Trying to get around the Iranian capital by car is hard work.

Even outside rush hour, an estimated 20-minute trip in Tehran can easily turn into a two-hour nightmare.

By Europe Correspondent Paul Cunningham

The city's metro is modern, efficient and expanding, but because we need to carry lots of gear, TV crews tend to be car-dependent.

So, cameraman Pol Reygaerts and I would find ourselves as prisoners inside an old Peugeot 405, on a four-lane highway, going nowhere.

To lighten the mood we'd listen to music.

It was in a particularly grim traffic-jam that I first heard the sounds of '25Band'. Their hit - Ye Bade Khonak - soon became the favourite soundtrack to our day.

However, try to buy it in a music shop in Tehran and you'll be disappointed.

In Iran, it is the government - not you - who decides what is good music and what is bad. And '25 Band' is thought by the censors to be too racy.

Consequently, their videos are not shown on Iranian TV; their songs are not played on the airwaves; and their CDs are not allowed to be sold in shops.

'25Band' is a 6-piece Persian outfit now based in Dubai.

Their music is a cross-over of pop and hip-hop - it's contemporary and catchy.

'Ye Bade Khonak' means 'A Cool Breeze'. Vocalist Tamin sings with a startlingly beautiful voice.

People in Iran want to listen to '25Band'. So they get around the rules by downloading tracks to their phones and laptops from popular download sites such as

It seems there is little the censors can do about it.

It is the same with social media. Officially, Facebook and Twitter are banned.

Try to log-on in Iran and the censor's e-filter will prevent you.

So young Iranians simply download different browsers, such as Puffin, and then can tweet and post to their hearts content.

The ban on Twitter already looks ridiculous as the Iranian Foreign Minister, Mohammad Javad Zarif, has an account: @JZarif.  So does the President @Rohani_hassan

If they can have accounts - why can't everyone else? How can students, for example, be arrested for trying to set up a Facebook page, when Minister Zarif is a paid-up member of the Twitterati?

There seems to be an unwritten rule: it's okay to have an account, just as long as it isn't used for political purposes to agitate against the government.

Since 1979, when Ayatollah Khomeini's revolution founded an Islamic state, the government controls all traditional media, can ban public meetings and can incarcerate dissidents.

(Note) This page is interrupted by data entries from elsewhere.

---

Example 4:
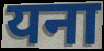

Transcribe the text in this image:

यना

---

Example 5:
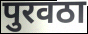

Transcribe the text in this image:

पुरवठा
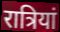
रात्रियां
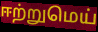
ஈற்றுமெய்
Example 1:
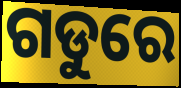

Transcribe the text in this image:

ଗଡୁରେ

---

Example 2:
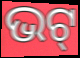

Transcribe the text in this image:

ଭଟ୍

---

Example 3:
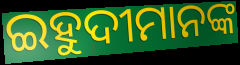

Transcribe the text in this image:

ଇହୁଦୀମାନଙ୍କ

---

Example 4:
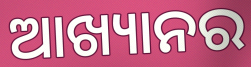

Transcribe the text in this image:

ଆଖ୍ୟାନର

However, Iranians in-the-know can now access whatever they want to on the web.

They can share what they want to share.

That powerful freedom delivered by the Digital Revolution poses a challenge to the Iranian Islamic Revolution.

The election last year of President Rohani reflected, in part, a desire by young people to have more control over their personal lives.

There is also a desire to look beyond the country's borders. Access to the net is increasing the exposure of Iranians to the English-speaking world.

English is now viewed as a passport to a better job.

Students are vying with each other to get access to third-level places in countries such as the US, Canada and the UK.

Set against that background, the old slogans like 'Down with the USA', painted on walls in Tehran, lose their power.

That is not to overstate things. Iran remains a tightly controlled society.

Police stopped us several times a day while we were filming on the streets.

Mostly they were courteous, but the regularity with which we were asked for proof of permission to film indicated how closely the public is watched.

Without the required permission from the Ministry of Culture we would have been arrested.

On one occasion, unpleasant plain-clothes officers detained us at major shopping district. 

The "main man", probably from the Intelligence Division, seemed to take great pleasure in telling us he had the power to arrest us - even if we had filming permissions and press cards.

Yet, what is irrefutable is this: the ability of the Iranian government to both control and influence people has been weakened by the internet.

How the Iranian clerical and political establishment choose to respond to that formidable and growing challenge will be fascinating to watch.